[TEXT SECTION start]

How to make Regular expression into non-greedy?
The non-greedy regex modifiers are like their greedy counter-parts but with a ?
immediately following them:
* - zero or more
*? - zero or more (non-greedy)
+ - one or more
+? - one or more (non-greedy)
? - zero or one
?? - zero or one (non-greedy)
I believe it would be like this
takedata.match(/(\[.+\])/g);
the g
at the end means global, so it doesn't stop at the first match.
You are right that greediness is an issue:
--A--Z--A--Z--
^^^^^^^^^^
A.*Z
If you want to match both A--Z
, you'd have to use A.*?Z
(the ?
makes the *
"reluctant", or lazy).
There are sometimes better ways to do this, though, e.g.
A[^Z]*+Z
This uses negated character class and possessive quantifier, to reduce backtracking, and is likely to be more efficient.

[TEXT SECTION end]

# EXERCISE 1
Answer these from the thread on non-greedy regular expressions above:
(a) What does ?? mean?
(b) What does the g at the end of the match call mean?
(c) What two features does A[^Z]*+Z use?
# EXERCISE 2
Extend the thread on non-greedy regular expressions, picking up right after its last line.

[MATERIAL SUPPLIED start]

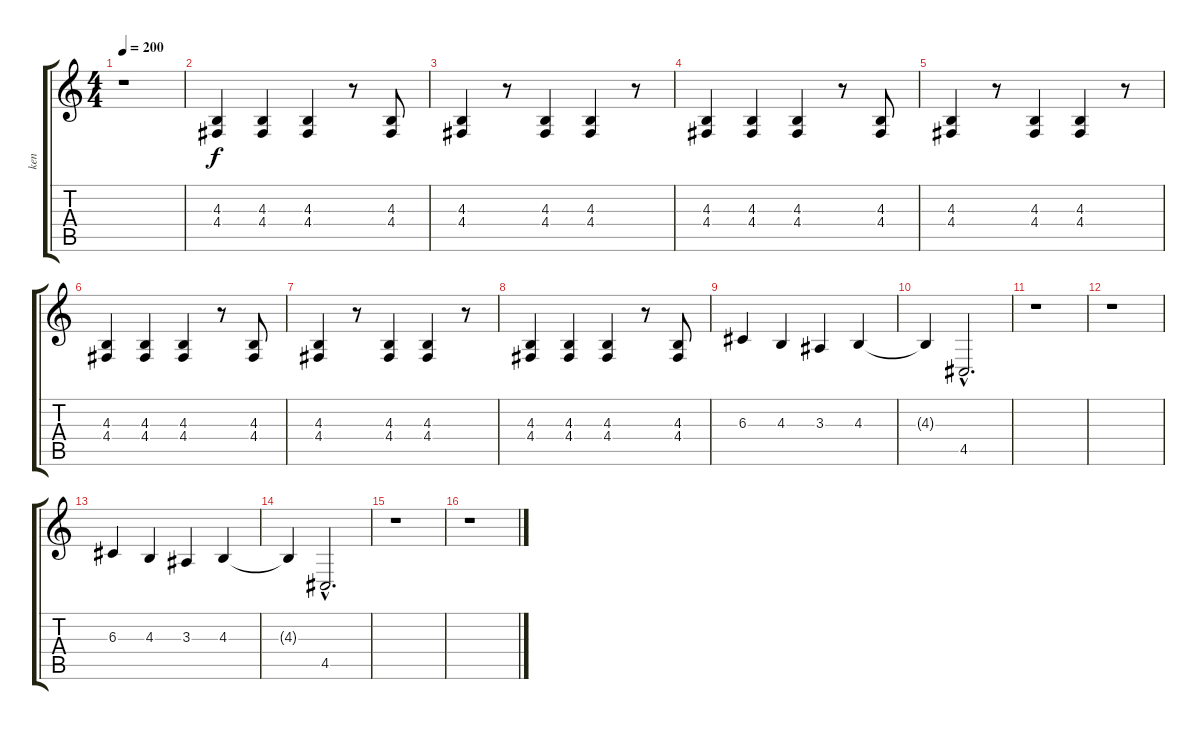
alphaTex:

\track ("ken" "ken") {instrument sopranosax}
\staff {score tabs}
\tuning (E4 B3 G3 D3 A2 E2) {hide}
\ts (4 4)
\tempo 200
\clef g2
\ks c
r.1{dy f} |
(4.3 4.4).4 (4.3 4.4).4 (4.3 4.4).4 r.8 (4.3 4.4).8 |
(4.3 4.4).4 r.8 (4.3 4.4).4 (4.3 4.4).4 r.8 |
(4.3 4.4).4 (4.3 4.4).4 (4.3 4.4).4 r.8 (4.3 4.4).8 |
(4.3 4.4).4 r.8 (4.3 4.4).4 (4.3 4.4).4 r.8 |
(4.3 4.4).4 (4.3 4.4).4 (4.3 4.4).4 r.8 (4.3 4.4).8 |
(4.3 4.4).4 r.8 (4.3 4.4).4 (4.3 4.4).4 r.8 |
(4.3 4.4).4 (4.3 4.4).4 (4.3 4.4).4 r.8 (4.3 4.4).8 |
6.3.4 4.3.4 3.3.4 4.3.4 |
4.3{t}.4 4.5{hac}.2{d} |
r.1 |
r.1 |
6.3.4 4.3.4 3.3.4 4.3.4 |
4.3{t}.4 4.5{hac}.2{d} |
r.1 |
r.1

[MATERIAL SUPPLIED end]

# RIGHT ANSWER 1
(a) Zero or one (non-greedy).
(b) Global, so it doesn't stop at the first match.
(c) A negated character class and a possessive quantifier.

# RIGHT ANSWER 2
In your case, the regex would be:
/(\[[^\]]++\])/
Unfortunately Javascript regex doesn't support possessive quantifier, so you'd just have to do with:
/(\[[^\]]+\])/
See also
- regular-expressions.info/Repetition
- See: An Alternative to Laziness
- Possessive quantifiers
- Flavors comparison
- See: An Alternative to Laziness
Quick summary
* Zero or more, greedy
*? Zero or more, reluctant
*+ Zero or more, possessive
+ One or more, greedy
+? One or more, reluctant
++ One or more, possessive
? Zero or one, greedy
?? Zero or one, reluctant
?+ Zero or one, possessive
Note that the reluctant and possessive quantifiers are also applicable to the finite repetition {n,m}
constructs.
Examples in Java:
System.out.println("aAoZbAoZc".replaceAll("A.*Z", "!")); // prints "a!c"
System.out.println("aAoZbAoZc".replaceAll("A.*?Z", "!")); // prints "a!b!c"
System.out.println("xxxxxx".replaceAll("x{3,5}", "Y")); // prints "Yx"
System.out.println("xxxxxx".replaceAll("x{3,5}?", "Y")); // prints "YY"